- [MATERIAL FOR THE TASK]:
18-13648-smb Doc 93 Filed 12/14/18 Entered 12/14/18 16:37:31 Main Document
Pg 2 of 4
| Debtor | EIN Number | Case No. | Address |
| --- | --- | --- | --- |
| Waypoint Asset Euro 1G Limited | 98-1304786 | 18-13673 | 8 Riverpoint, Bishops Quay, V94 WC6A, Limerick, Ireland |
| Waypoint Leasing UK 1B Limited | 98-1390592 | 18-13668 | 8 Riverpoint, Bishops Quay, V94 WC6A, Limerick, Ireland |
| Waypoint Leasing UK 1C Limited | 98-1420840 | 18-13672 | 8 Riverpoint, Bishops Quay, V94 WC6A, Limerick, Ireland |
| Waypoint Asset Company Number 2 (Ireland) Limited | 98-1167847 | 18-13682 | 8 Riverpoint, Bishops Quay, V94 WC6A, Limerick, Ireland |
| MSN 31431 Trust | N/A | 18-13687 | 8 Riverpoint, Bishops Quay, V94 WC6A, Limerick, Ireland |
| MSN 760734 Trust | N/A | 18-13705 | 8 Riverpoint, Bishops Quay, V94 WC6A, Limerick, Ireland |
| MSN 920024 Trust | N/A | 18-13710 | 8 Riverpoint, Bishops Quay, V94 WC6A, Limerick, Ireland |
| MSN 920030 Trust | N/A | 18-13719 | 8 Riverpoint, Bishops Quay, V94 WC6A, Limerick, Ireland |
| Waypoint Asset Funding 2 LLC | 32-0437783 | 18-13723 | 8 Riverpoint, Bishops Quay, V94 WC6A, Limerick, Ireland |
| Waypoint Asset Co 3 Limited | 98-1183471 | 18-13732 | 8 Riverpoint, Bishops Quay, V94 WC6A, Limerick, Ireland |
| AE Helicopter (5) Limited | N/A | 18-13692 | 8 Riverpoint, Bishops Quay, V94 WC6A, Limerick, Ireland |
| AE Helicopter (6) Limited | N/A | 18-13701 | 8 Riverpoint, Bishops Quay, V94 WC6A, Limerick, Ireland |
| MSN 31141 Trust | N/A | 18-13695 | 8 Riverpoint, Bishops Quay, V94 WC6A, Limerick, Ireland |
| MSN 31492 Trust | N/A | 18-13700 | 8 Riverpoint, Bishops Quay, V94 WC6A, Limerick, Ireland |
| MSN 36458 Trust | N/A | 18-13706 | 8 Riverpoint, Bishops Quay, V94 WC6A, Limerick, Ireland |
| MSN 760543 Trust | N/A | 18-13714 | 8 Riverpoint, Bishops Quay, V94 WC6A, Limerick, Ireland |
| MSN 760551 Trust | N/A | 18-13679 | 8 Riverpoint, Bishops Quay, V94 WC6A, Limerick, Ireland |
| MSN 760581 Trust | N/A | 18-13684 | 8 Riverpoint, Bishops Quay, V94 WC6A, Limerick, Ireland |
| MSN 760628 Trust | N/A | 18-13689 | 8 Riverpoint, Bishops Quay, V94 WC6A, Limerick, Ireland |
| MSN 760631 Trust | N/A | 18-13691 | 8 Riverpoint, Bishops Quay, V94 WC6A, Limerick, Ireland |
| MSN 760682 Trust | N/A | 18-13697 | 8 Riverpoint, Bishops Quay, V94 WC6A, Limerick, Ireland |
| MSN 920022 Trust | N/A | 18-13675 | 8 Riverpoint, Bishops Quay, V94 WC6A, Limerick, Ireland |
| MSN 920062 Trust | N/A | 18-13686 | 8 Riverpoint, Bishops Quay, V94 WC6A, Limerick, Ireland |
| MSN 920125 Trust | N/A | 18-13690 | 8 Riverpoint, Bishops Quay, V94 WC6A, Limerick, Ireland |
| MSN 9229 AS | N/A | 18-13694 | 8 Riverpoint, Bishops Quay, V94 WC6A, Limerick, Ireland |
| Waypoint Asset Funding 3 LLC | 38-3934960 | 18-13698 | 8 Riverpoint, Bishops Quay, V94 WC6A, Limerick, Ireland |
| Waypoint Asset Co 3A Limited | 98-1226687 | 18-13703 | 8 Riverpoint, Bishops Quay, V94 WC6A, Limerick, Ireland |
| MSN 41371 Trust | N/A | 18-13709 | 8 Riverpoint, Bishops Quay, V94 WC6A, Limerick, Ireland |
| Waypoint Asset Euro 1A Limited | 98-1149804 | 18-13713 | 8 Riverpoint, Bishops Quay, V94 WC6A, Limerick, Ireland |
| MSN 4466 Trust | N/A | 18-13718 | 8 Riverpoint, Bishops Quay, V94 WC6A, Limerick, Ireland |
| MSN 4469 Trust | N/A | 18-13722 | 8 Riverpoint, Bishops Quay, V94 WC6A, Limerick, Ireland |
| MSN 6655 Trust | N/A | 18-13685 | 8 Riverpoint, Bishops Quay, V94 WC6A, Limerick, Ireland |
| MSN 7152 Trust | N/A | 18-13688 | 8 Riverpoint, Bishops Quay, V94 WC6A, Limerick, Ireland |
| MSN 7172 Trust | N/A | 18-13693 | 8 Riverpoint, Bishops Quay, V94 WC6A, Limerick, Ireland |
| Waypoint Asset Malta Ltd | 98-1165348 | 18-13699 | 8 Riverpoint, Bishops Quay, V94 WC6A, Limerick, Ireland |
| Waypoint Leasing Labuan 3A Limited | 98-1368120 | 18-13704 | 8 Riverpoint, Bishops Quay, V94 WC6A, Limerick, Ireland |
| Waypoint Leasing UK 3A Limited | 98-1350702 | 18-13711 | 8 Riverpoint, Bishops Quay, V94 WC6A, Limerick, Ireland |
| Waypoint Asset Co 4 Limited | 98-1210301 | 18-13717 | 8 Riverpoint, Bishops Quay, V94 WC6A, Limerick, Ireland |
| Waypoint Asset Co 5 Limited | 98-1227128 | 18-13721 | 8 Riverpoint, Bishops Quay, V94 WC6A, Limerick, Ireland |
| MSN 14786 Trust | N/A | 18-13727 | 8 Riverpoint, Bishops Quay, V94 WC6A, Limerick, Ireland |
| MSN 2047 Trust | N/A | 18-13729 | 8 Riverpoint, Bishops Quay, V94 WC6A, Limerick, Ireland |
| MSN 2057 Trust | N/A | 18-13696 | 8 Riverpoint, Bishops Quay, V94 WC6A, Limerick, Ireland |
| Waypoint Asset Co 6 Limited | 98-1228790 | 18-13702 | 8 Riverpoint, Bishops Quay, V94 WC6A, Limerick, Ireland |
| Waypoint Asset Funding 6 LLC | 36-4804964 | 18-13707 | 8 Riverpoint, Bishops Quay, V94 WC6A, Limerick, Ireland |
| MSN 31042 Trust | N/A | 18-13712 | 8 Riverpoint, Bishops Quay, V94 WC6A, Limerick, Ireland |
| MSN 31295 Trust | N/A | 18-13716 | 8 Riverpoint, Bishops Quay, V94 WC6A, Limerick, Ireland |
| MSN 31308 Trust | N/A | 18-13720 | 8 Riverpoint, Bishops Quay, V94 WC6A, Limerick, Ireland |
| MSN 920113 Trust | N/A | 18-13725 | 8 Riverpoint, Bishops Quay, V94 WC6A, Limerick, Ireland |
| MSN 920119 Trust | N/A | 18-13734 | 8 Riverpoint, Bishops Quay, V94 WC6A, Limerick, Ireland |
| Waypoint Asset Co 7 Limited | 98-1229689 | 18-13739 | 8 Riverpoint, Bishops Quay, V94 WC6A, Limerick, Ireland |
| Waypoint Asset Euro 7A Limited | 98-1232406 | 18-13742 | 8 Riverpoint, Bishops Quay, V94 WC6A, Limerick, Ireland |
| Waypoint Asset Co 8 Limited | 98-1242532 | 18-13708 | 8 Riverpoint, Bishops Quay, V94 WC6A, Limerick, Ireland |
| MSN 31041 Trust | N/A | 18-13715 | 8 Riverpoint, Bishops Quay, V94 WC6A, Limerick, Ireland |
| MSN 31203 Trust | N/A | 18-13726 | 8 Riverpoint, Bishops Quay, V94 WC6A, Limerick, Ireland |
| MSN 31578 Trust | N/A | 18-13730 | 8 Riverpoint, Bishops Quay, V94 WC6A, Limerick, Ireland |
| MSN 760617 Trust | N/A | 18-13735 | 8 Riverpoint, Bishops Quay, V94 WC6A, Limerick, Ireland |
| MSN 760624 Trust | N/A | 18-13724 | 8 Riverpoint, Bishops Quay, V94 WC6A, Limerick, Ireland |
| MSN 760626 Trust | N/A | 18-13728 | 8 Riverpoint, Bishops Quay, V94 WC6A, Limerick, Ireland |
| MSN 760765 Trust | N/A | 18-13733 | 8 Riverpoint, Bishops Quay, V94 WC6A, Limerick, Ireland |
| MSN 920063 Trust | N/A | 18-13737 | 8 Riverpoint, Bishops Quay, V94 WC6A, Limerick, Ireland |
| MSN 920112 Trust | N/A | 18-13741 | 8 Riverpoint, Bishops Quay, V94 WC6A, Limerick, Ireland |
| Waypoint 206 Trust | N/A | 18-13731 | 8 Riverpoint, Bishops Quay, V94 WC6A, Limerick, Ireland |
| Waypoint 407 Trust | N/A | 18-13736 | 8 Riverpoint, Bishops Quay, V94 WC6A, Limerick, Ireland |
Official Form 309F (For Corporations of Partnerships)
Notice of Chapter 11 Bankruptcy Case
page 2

- [WHAT THE EXERCISE ASKS]:
Please copy, exactly and with nothing else, the lines above beginning at the line that has "MSN 920062 Trust" and ending with the line that has "Asset Funding 3".

- [OUTPUT FOR THIS EXERCISE]:
| MSN 920062 Trust | N/A | 18-13686 | 8 Riverpoint, Bishops Quay, V94 WC6A, Limerick, Ireland |
| MSN 920125 Trust | N/A | 18-13690 | 8 Riverpoint, Bishops Quay, V94 WC6A, Limerick, Ireland |
| MSN 9229 AS | N/A | 18-13694 | 8 Riverpoint, Bishops Quay, V94 WC6A, Limerick, Ireland |
| Waypoint Asset Funding 3 LLC | 38-3934960 | 18-13698 | 8 Riverpoint, Bishops Quay, V94 WC6A, Limerick, Ireland |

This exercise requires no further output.